What am I doing wrong? Seems I've never had much success with zuchinni and I sure would like to have some this year. Thanks.
Sunny

Comments (4)

  • joeinmo 6b-7a
    10 years ago

    Had an early batch nailed by squash bugs, 2nd batch going had to use ortho on it, growing great. May be late bloomers. If lots o leaves, don't fertilize anymore, will just grow more leaves. Plenty of water please.

  • helenh
    10 years ago

    I have one zuchinni plant and don't know much. It seems like mine had lots of flowers before I got some with fruit. I opened a flower today that was male. Look at your flowers to see if they are all male.

    Here is a link that might be useful: why blossoms fall off

    This post was edited by helenh on Fri, Jul 26, 13 at 3:59

  • helenh
    10 years ago

    RE: no female squash flowers

    clip this post email this post what is this?
    see most clipped and recent clippings

    â¢Posted by okiedawn Z7 OK (My Page) on
    Fri, Jul 26, 13 at 11:37

    Mia, This is a fairly common phenomenon and there's nothing you can do except wait it out. Many varieties of squash only produce male flowers when they are stressed. Unfortunately, excessive rainfall (and I feel safe in saying your area has had excessive rainfall this summer) is a form of stress, even though we gardeners prefer too much rain to too little.
    Often, heavy rainfall pushes the plants to grow and grow and grow (as your description of big, healthy plants indicates) and while they are doing that, they don't seem to form many female flowers.

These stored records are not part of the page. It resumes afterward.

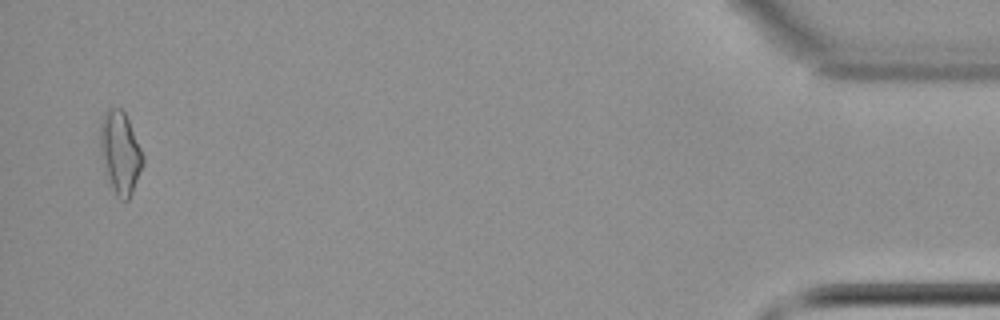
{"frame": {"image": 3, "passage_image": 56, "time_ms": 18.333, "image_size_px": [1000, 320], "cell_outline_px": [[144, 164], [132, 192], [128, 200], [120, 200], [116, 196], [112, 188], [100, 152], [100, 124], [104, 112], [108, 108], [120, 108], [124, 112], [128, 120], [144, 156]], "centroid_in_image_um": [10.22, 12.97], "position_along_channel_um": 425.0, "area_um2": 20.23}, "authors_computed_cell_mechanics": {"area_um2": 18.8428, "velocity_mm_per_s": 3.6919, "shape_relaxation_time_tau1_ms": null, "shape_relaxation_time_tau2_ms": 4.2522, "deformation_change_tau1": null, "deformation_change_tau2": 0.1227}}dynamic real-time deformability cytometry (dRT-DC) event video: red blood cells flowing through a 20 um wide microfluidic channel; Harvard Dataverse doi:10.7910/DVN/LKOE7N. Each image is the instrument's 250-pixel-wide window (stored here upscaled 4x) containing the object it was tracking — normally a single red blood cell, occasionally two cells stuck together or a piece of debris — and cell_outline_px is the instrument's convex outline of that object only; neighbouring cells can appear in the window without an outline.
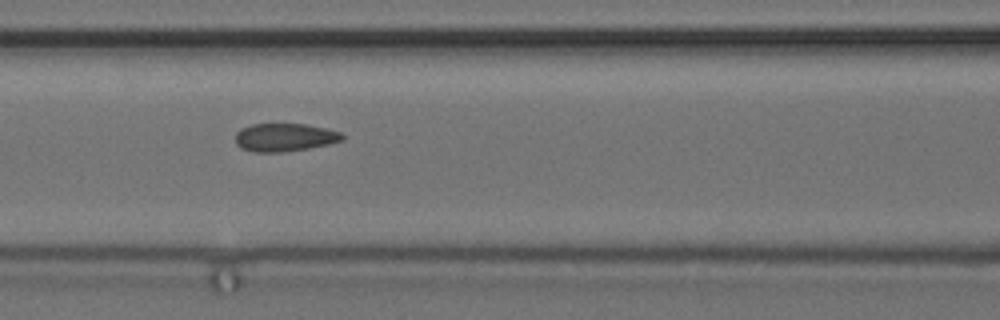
{"species": "common noctule bat (a hibernating species)", "species_latin": "Nyctalus noctula", "temperature_condition": "cold", "stored_images_in_passage": 17, "camera_frame_rate_fps": 3000, "um_per_image_px": 0.085, "animal": {"sex": "female", "body_mass_g": 24.6, "forearm_length_mm": 56.2}, "frame": {"image": 1, "passage_image": 8, "time_ms": 2.333, "image_size_px": [1000, 320], "cell_outline_px": [[344, 140], [328, 144], [308, 148], [280, 152], [252, 152], [240, 148], [236, 144], [236, 132], [240, 128], [252, 124], [304, 124], [328, 128], [340, 132], [344, 136]], "centroid_in_image_um": [24.18, 11.67], "position_along_channel_um": 142.4, "area_um2": 17.57}}
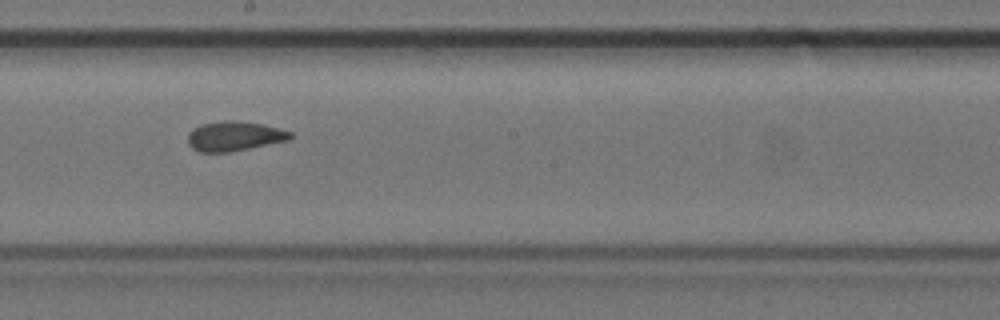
{"frame": {"image": 2, "passage_image": 10, "time_ms": 3.0, "image_size_px": [1000, 320], "cell_outline_px": [[292, 136], [288, 140], [232, 152], [200, 152], [192, 148], [188, 144], [188, 132], [204, 124], [224, 120], [236, 120], [260, 124], [292, 132]], "centroid_in_image_um": [19.9, 11.58], "position_along_channel_um": 228.3, "area_um2": 17.51}}
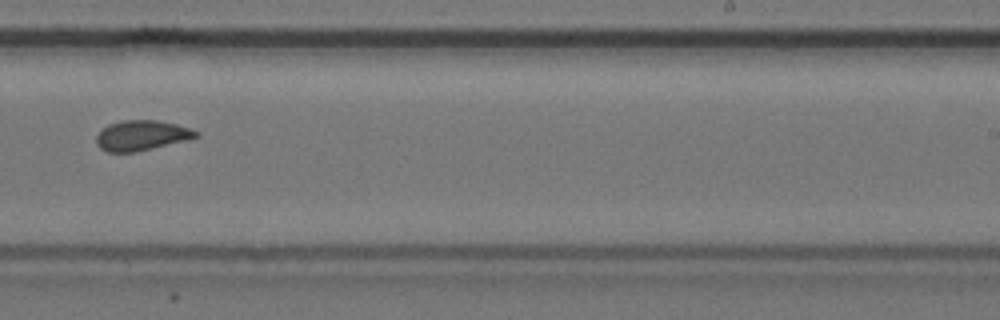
{"frame": {"image": 3, "passage_image": 11, "time_ms": 3.333, "image_size_px": [1000, 320], "cell_outline_px": [[200, 136], [188, 140], [136, 152], [108, 152], [100, 148], [96, 144], [96, 136], [108, 124], [120, 120], [156, 120], [176, 124], [200, 132]], "centroid_in_image_um": [12.05, 11.51], "position_along_channel_um": 277.0, "area_um2": 17.57}}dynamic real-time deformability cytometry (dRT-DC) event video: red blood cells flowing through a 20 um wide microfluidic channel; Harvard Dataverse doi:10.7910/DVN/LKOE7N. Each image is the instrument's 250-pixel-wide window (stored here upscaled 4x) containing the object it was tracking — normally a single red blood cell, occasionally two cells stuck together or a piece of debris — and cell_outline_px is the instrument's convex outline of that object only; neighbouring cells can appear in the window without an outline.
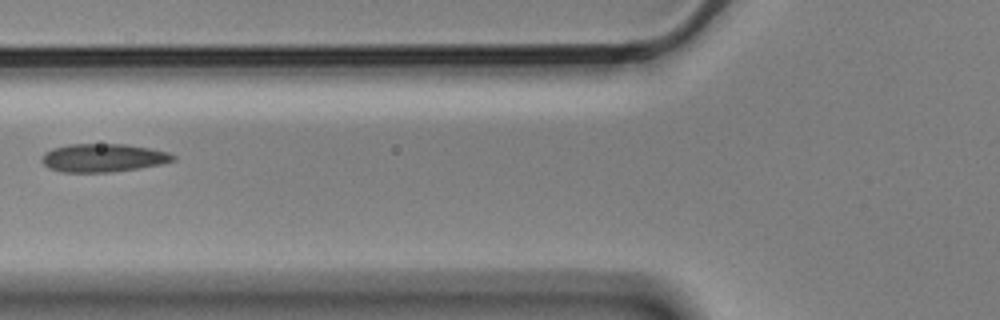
{"species": "Egyptian fruit bat (a non-hibernating species)", "species_latin": "Rousettus aegyptiacus", "temperature_condition": "cold", "stored_images_in_passage": 2, "camera_frame_rate_fps": 3000, "um_per_image_px": 0.085, "animal": {"sex": "male"}, "frame": {"image": 1, "passage_image": 2, "time_ms": 0.333, "image_size_px": [1000, 320], "cell_outline_px": [[176, 160], [160, 164], [140, 168], [112, 172], [60, 172], [48, 168], [40, 160], [44, 152], [52, 148], [68, 144], [124, 144], [148, 148], [168, 152], [176, 156]], "centroid_in_image_um": [8.73, 13.42], "position_along_channel_um": 117.1, "area_um2": 21.73}}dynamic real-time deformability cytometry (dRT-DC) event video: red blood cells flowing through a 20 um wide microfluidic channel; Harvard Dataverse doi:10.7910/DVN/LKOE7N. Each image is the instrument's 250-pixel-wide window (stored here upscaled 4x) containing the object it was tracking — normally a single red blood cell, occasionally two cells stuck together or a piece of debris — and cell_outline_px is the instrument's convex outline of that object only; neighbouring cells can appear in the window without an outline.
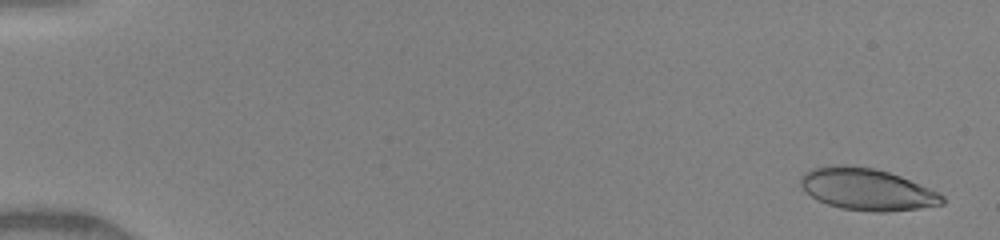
{"species": "human", "species_latin": "Homo sapiens", "temperature_condition": "warm", "stored_images_in_passage": 5, "camera_frame_rate_fps": 3000, "um_per_image_px": 0.085, "donor": {"sex": "female"}, "frame": {"image": 1, "passage_image": 1, "time_ms": 0.0, "image_size_px": [1000, 240], "cell_outline_px": [[944, 204], [920, 208], [884, 212], [872, 212], [840, 208], [828, 204], [804, 192], [800, 184], [800, 176], [804, 172], [812, 168], [832, 164], [844, 164], [872, 168], [888, 172], [900, 176], [928, 188], [944, 196]], "centroid_in_image_um": [73.64, 16.08], "position_along_channel_um": 11.4, "area_um2": 34.51}}
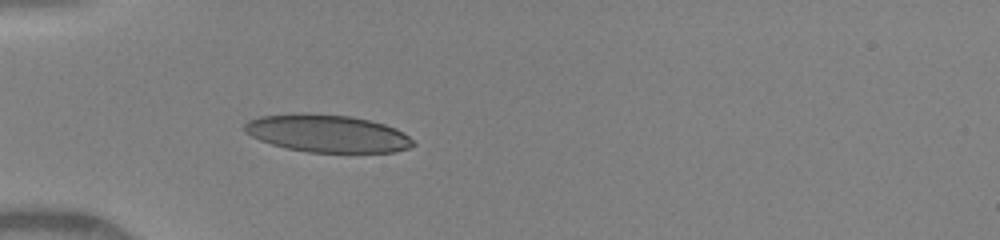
{"frame": {"image": 2, "passage_image": 5, "time_ms": 4.667, "image_size_px": [1000, 240], "cell_outline_px": [[416, 144], [408, 148], [396, 152], [308, 152], [288, 148], [272, 144], [260, 140], [244, 132], [244, 124], [248, 120], [260, 116], [292, 112], [308, 112], [352, 116], [384, 124], [396, 128], [408, 136]], "centroid_in_image_um": [27.79, 11.32], "position_along_channel_um": 57.2, "area_um2": 37.17}}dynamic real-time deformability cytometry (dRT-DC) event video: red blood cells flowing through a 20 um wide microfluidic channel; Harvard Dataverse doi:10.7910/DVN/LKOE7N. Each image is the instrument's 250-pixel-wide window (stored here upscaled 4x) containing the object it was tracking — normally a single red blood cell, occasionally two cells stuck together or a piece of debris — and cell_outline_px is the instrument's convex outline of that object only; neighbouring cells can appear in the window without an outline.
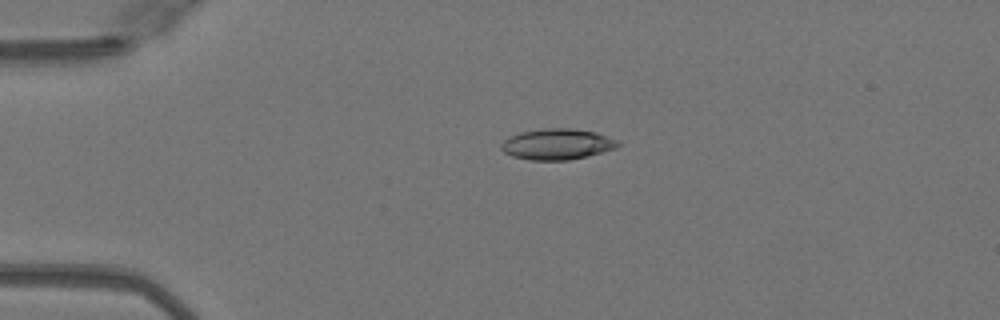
{"species": "Egyptian fruit bat (a non-hibernating species)", "species_latin": "Rousettus aegyptiacus", "temperature_condition": "warm", "stored_images_in_passage": 32, "camera_frame_rate_fps": 3000, "um_per_image_px": 0.085, "animal": {"sex": "female"}, "frame": {"image": 1, "passage_image": 12, "time_ms": 3.667, "image_size_px": [1000, 320], "cell_outline_px": [[620, 144], [616, 148], [568, 160], [528, 160], [512, 156], [504, 152], [500, 148], [500, 144], [508, 136], [520, 132], [544, 128], [572, 128], [596, 132], [620, 140]], "centroid_in_image_um": [47.33, 12.24], "position_along_channel_um": 37.7, "area_um2": 21.1}}
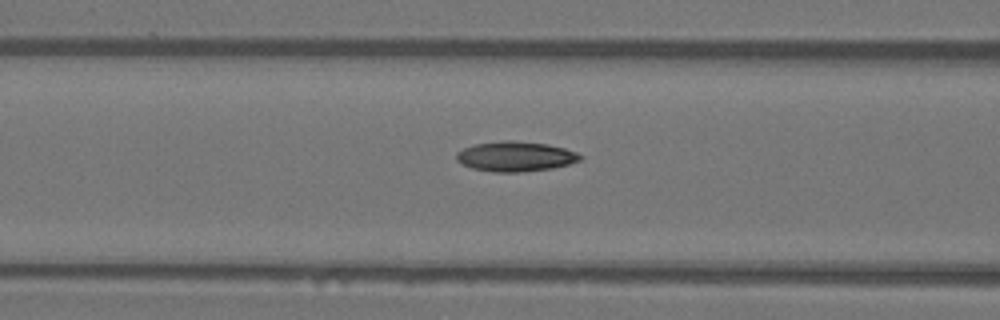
{"frame": {"image": 2, "passage_image": 21, "time_ms": 6.667, "image_size_px": [1000, 320], "cell_outline_px": [[584, 156], [580, 160], [568, 164], [552, 168], [520, 172], [492, 172], [472, 168], [456, 160], [456, 152], [464, 148], [476, 144], [504, 140], [512, 140], [548, 144], [564, 148], [576, 152]], "centroid_in_image_um": [43.82, 13.29], "position_along_channel_um": 122.8, "area_um2": 21.56}}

    If it will stop raining for a week or two and your plants can slow down their vegetative growth, they then should start setting female flowers.

    One way to think of it is that the plants flower and produce fruit for one reason only---to set seeds to guarantee the preservation of their species. As long as life is nice and wonderful and the plants do not experience the sort of stress that threatens their life, they don't necessarily get in a hurry to set seeds. I suspect if y'all suddenly got hot and dry, they might get in more of a hurry to produce seeds via the lovely squash fruit. In this case, patience is required....and hopefully the SVBs won't find your plants while you are being patient.

    For what it is worth, this is a problem in many gardens this year in areas of the USA where rainfall and cloudiness have been plentiful. It happens every year wherever there is excessive summer rainfall, and the gardeners just have to wait it out. Eventually the plants will produce female flowers and fruit.

    Larry, Sometimes with some varieties you have to wait up to about 3 weeks from the first appearance of male flowers before the females show up. If you've been getting recent rainfall in decent amounts, that could slow down the process even more.

    If you have male and female flowers but the females are falling off, then maybe there is a lack of pollinator activity and you need to hand-pollinate the squash.

    Dawn

  • sunnyside1
    Original Author
    10 years ago

    That's incredibly helpful. Thank you Helen and OkieDawn, and Joeinmo!